It’s a big day for America. The Supreme Court is making it’s public ruling on the Affordable Care Act. True to my form of investing much more emotionally in the politics of other countries than I do my own (except in election time in Canada, when I’m a real bear for six weeks), my stomach is tied up in knots over this.
I can’t really say why. Perhaps it’s because, being from a country that has universal health care, I hear about things like death panels and about how children with disabilities will suffer if the Act is brought in, and I get angry and think “That’s *so* not how it works!” Perhaps it’s because I know that I’d never have been able to afford the insurance I would have needed to even get my brain AVM surgeries done, let alone the after care. Perhaps it’s because I have friends in the US that I know are going without medical care because they can’t afford the insurance.
Perhaps I just can’t wrap my head around the idea of going without treatment because you don’t have the money to pay for the insurance.
At any rate, all of this has prompted me to bring out the “Grateful to Be Canadian” post that I printed on Canada Day last year a little early this year. I know that Canada’s medical system is far from perfect. But I’m damn glad to have it, and proud to live in a country that believes that medical care is a right, not a privilege.
William Peace at Bad Cripple has made many great posts lately about the Afforable Care Act, but I found this one especially striking: http://badcripple.blogspot.ca/2012/06/disability-and-health-care-michael.html
Happy Canada Day! 😉
My Brain AVM Story: Grateful to be Canadian
I sometimes feel like I spend a lot of time defending Canada’s health care system. I know that it’s not perfect. I can tell some stories of some real atrocities that have happened to people I love, in fact.

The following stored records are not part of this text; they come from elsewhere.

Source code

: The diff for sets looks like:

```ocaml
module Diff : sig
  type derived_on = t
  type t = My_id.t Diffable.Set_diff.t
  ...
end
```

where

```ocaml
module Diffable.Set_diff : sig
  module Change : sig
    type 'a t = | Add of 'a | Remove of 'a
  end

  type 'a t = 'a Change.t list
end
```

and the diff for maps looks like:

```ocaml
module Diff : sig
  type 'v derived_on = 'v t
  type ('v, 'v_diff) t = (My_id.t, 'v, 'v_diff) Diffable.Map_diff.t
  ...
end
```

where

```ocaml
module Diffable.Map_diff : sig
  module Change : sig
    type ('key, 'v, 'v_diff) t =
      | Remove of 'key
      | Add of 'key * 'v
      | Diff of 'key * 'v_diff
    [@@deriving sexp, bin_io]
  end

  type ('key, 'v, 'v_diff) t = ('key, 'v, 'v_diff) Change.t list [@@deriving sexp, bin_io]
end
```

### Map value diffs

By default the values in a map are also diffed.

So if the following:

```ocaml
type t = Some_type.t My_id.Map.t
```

But it was there for my mother, right from the time that she was diagnosed with cancer to her death. She was treated, as far as we as we could tell, to the best of the doctors’ ability, with respect and dignity. We were treated with respect by hospital staff as well.
The medical system has always been there for me as well, in spades. Like I said, I’ve been very fortunate.

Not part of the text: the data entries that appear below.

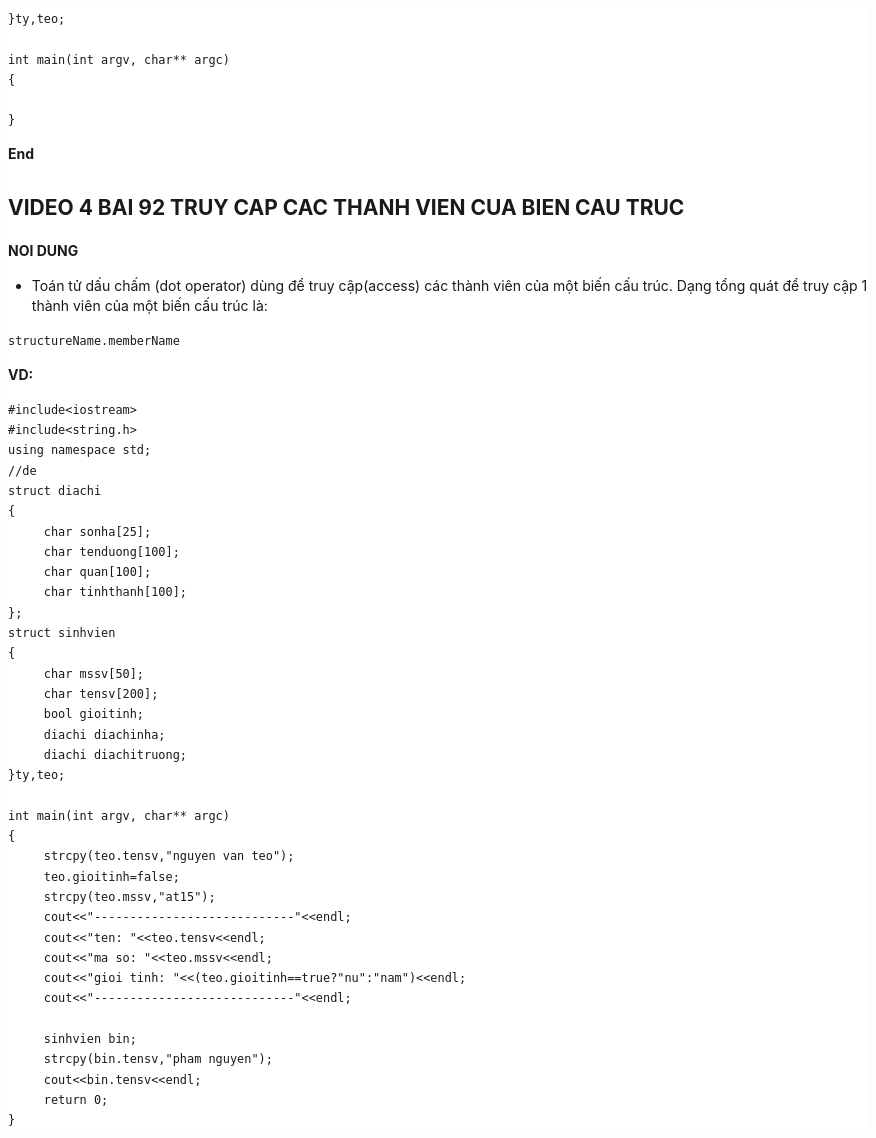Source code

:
 ```
}ty,teo;

int main(int argv, char** argc)
{
     
}

```

**End**

## VIDEO 4 BAI 92 TRUY CAP CAC THANH VIEN CUA BIEN CAU TRUC

**NOI DUNG**

- Toán tử dấu chấm (dot operator) dùng để truy cập(access) các thành viên của một biến cấu trúc. Dạng tổng quát để truy cập 1 thành viên của một biến cấu trúc là: 

`structureName.memberName`

**VD:**

```
#include<iostream>
#include<string.h>
using namespace std;
//de
struct diachi
{
     char sonha[25];
     char tenduong[100];
     char quan[100];
     char tinhthanh[100];
};
struct sinhvien
{
     char mssv[50];
     char tensv[200];
     bool gioitinh;
     diachi diachinha;
     diachi diachitruong;
}ty,teo;

int main(int argv, char** argc)
{
     strcpy(teo.tensv,"nguyen van teo");
     teo.gioitinh=false;
     strcpy(teo.mssv,"at15");
     cout<<"----------------------------"<<endl;
     cout<<"ten: "<<teo.tensv<<endl;
     cout<<"ma so: "<<teo.mssv<<endl;
     cout<<"gioi tinh: "<<(teo.gioitinh==true?"nu":"nam")<<endl;
     cout<<"----------------------------"<<endl;
     
     sinhvien bin;
     strcpy(bin.tensv,"pham nguyen");
     cout<<bin.tensv<<endl;
     return 0;
}

```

I had my first stroke in the middle of a job interview in British Columbia. I was twenty-two at the time. I was rocking that interview. They wanted a coordinator for a symposium on youth violence, and I could tell that they liked me (I ended up getting the job, actually).
But it was not to be, because in the middle of the interview I got an incredible headache that came on like a train – fast and forceful. “So this is a migraine,” I thought, faltering over my words. I had to stop and explain what was happening. Someone on the interviewing panel gave me some Tylenol, and I managed to finish the interview, but at the end of it they wouldn’t let me go until I’d promised to go to straight to the doctor.

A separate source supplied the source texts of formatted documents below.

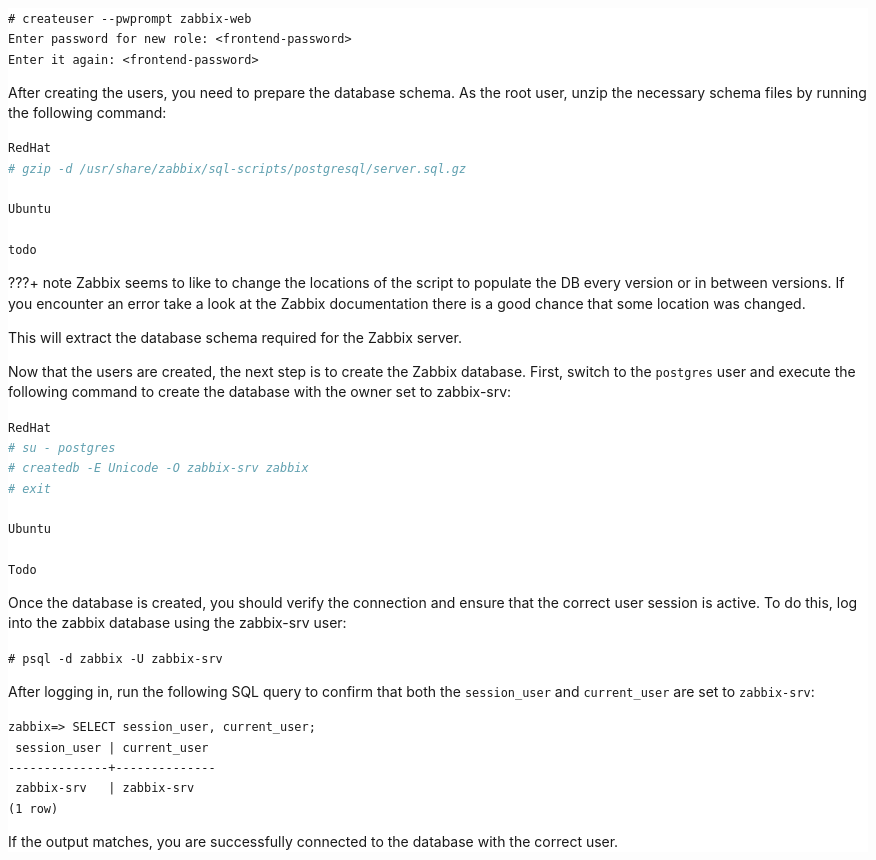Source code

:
 ```
# createuser --pwprompt zabbix-web
Enter password for new role: <frontend-password>
Enter it again: <frontend-password>
```

After creating the users, you need to prepare the database schema. As the root
user, unzip the necessary schema files by running the following command:

```bash
RedHat
# gzip -d /usr/share/zabbix/sql-scripts/postgresql/server.sql.gz

Ubuntu

todo
```

???+ note
    Zabbix seems to like to change the locations of the script to populate the
    DB every version or in between versions. If you encounter an error take a
    look at the Zabbix documentation there is a good chance that some location was changed.

This will extract the database schema required for the Zabbix server.

Now that the users are created, the next step is to create the Zabbix database. 
First, switch to the `postgres` user and execute the following command to create
the database with the owner set to zabbix-srv:

```bash
RedHat
# su - postgres
# createdb -E Unicode -O zabbix-srv zabbix
# exit

Ubuntu

Todo
```
Once the database is created, you should verify the connection and ensure that
the correct user session is active. To do this, log into the zabbix database using
the zabbix-srv user:

```
# psql -d zabbix -U zabbix-srv
```

After logging in, run the following SQL query to confirm that both the `session_user`
and `current_user` are set to `zabbix-srv`:

```
zabbix=> SELECT session_user, current_user;
 session_user | current_user
--------------+--------------
 zabbix-srv   | zabbix-srv
(1 row)
```
If the output matches, you are successfully connected to the database with the correct user.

I didn’t protest. I could feel my neck getting stiff. “So this is meningitis,” I thought.
I’d only been in British Columbia for a couple of months. I’d just put my application for BC health insurance in the mail that morning. I walked into the town health clinic, put my Ontario health card down in front of a receptionist who didn’t know me from Adam, and said, “I think I have meningitis.”
Five minutes later, I was in a doctor’s office.
Five hours later, after an ambulance ride to the nearest city, I was checked into the nearest hospital. I’d had a CT scan and a lumbar puncture and I was scheduled to be transferred to a larger, more specialized hospital in the morning.
Five days later, I’d had an angiogram and I’d had been diagnosed with a brain arteriovenous malformation, or brain AVM (check the Glossary on the About Me page for definitions of unfamiliar terms). A consult had been set up for me in a brain AVM clinic in a Toronto hospital, and I was cleared to fly home to Ontario.
Five months later, I’d been seen in the brain AVM clinic in Toronto Western Hospital twice. The doctors had decided on a course of treatment based on another angiogram: embolization to reduce the size of the brain AVM, and then a craniotomy to treat the rest of the brain AVM. The surgery hadn’t gone as well as they’d hoped: A small segment of brain AVM could not be treated. I later had a stroke that had significantly compromised my left side. My treatment team was arranging in-patient rehabilitation at Penetanguishene General Hospital, closer to home, so that my father wouldn’t have to do so much driving. They were just waiting for seizures to stabilize before they sent me.
PGH kept me for as long as they could, and then sent me to Ottawa Rehabilitation Centre, which kept me for as long as they could. My in-patient rehab was seven months in total. I still see a seizure specialist (and, because I didn’t like the first one to whom I was referred, I asked if I could switch, and I was accommodated).
When It All Comes Down to Money
There’s a chance that I wouldn’t be here if the medical system hadn’t been here to support me the way it had through the brain AVM ordeal. My family would not have been able to afford my brain AVM surgeries, let alone my aftercare and rehabilitation, if we’d lived in country without universal health care. As I said, the system isn’t perfect…and I really feel for people that have had a bad outcome because they’ve been put on a waiting list or because they’ve had to sit in an ER too long. That absolutely shouldn’t happen.
But I can’t imagine living in a country where people sometimes go without treatments that they need simply because they can’t afford it.
It makes me grateful to be Canadian.